As for whether this is a toy, I'd suggest that if Los Alomos National Lab though it was a good idea to make one, then it's not really a toy. After all, it's not like the Pi is the new kid on the block with an unexpected design that will catch them unawares.
This is a project for testing code in an environment similar to the real HPC's, so you don't take up valuable compute time ironing out the kinks. It gives you 750 * 4 core A53 devices running at 1.2GHz, with slow interconnects and only 1GB RAM per node, buts costs less than $35k or so (my figures, not sure of final cost, assuming $35/Pi ex VAT plus costs for the Bitscope racks)
Raspberry Pi make what is it about 500k a month or something ridiculous so buying in quantities is not a problem.
As for using something like a banana pie or an orange Pi yes they do have faster ethernet but the os support is absolutely rubbish. Since this is a educational project rather than a serious high-performance computing project it seems that the Ethernet is probably not that important anyway.
> how many FlOpS
says the Pi3 GPU provides "24 GFLOPS of general purpose computing performance", which would make a not-too-shabby 18TF for the cluster of 750, if you can code for the GPU.
OTOH, it says the Pi-B did 0.065 GF on LINPACK single-precision, which is rather less impressive.

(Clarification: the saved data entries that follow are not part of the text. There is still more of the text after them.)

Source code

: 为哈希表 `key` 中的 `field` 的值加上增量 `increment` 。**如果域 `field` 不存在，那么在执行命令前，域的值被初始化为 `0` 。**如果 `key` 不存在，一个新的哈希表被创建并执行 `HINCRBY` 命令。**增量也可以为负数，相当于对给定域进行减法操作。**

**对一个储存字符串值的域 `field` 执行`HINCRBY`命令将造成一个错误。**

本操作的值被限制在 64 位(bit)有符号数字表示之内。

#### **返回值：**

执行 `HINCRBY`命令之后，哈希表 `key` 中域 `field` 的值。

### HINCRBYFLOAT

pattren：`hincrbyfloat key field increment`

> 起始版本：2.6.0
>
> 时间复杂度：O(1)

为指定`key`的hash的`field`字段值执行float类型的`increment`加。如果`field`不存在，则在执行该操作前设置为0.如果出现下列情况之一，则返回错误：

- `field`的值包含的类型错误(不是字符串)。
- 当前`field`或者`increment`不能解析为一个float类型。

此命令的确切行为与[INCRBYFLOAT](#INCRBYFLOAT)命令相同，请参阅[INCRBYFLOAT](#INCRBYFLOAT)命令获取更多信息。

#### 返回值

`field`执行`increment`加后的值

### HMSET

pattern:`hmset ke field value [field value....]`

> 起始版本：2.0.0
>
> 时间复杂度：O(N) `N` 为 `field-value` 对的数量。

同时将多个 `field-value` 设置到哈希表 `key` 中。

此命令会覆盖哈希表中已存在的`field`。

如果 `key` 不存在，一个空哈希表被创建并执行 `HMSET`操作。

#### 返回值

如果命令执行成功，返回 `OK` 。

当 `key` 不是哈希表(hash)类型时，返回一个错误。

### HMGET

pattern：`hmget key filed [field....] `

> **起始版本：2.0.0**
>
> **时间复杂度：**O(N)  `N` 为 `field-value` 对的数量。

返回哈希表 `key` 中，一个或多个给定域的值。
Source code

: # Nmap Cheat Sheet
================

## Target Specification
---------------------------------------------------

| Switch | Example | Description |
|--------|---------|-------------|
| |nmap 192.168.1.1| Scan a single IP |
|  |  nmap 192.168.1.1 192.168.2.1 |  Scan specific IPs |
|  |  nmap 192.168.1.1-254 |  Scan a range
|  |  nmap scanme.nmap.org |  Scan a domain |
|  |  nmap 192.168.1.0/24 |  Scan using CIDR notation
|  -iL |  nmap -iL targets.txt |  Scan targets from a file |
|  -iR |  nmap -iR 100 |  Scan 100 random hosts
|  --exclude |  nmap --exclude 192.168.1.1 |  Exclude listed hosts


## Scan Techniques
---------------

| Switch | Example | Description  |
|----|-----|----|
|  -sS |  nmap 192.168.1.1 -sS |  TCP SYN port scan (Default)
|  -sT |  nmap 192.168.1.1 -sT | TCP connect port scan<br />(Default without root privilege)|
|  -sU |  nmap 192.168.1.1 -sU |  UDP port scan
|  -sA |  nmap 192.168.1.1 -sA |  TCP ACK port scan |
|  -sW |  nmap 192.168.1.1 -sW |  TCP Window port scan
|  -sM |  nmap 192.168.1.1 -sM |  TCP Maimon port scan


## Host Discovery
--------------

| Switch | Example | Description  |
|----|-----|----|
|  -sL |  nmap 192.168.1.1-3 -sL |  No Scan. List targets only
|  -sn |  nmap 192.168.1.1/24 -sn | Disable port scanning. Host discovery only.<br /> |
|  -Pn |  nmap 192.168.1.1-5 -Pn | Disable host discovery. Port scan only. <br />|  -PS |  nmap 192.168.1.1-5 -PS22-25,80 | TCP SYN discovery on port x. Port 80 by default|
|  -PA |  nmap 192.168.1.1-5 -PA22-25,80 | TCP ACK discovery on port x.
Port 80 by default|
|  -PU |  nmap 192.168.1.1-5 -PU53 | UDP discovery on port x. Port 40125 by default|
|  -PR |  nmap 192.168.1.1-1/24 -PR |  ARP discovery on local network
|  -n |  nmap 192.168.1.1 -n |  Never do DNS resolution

A single NVidia Titan Xp claims >10TF by itself.
The latest Pi version is a quad core arm A53 running at 1.2gig so considerably faster than the original Pi model. They also support neon in the latest models so that if you can take advantage of it give you a massive speed improvement.
There's a thread on the Raspberry Pi forums that has a lot of linpack style testing done on it which might be worth a look if you're interested.
3W per blade * 150 units per blade * 5 blades in a cluster = 2250W. Or about 47A at 48V. Or around 20 standard ethernet cables using all 4 pairs at 600mA per pair (802.3bt).
I'd have thought a 13A plug would be more appropriate - or one of those washing machine outlets, since it's the US.
The Raspberry Pi 3B get their power from the BitScope Blades.
Each Blade Quattro mounts four Raspberry Pi. The Blade gets its power through mounting holes at either end.
The Blades are attached to two power plates - positive on one end and ground on the other. In this way BitScope can mount up to 15 Blades in each power pack. Depending on the Blade used (Quattro or Duo) 60 or 30 Raspberry Pi can be mounted. There is no power cabling other than to the power plates.
BitScope then use multiple power packs to build out a Module. In this case the node count is 150 - with integrated networking and power.
It is a VERY inexpensive but massively parallel system for research, not just to buy but to operate as well.
A typical 42U Rack will hold seven modules - 1050 nodes.
The only cabling is for network connections and this is simply for networking - NOT POE.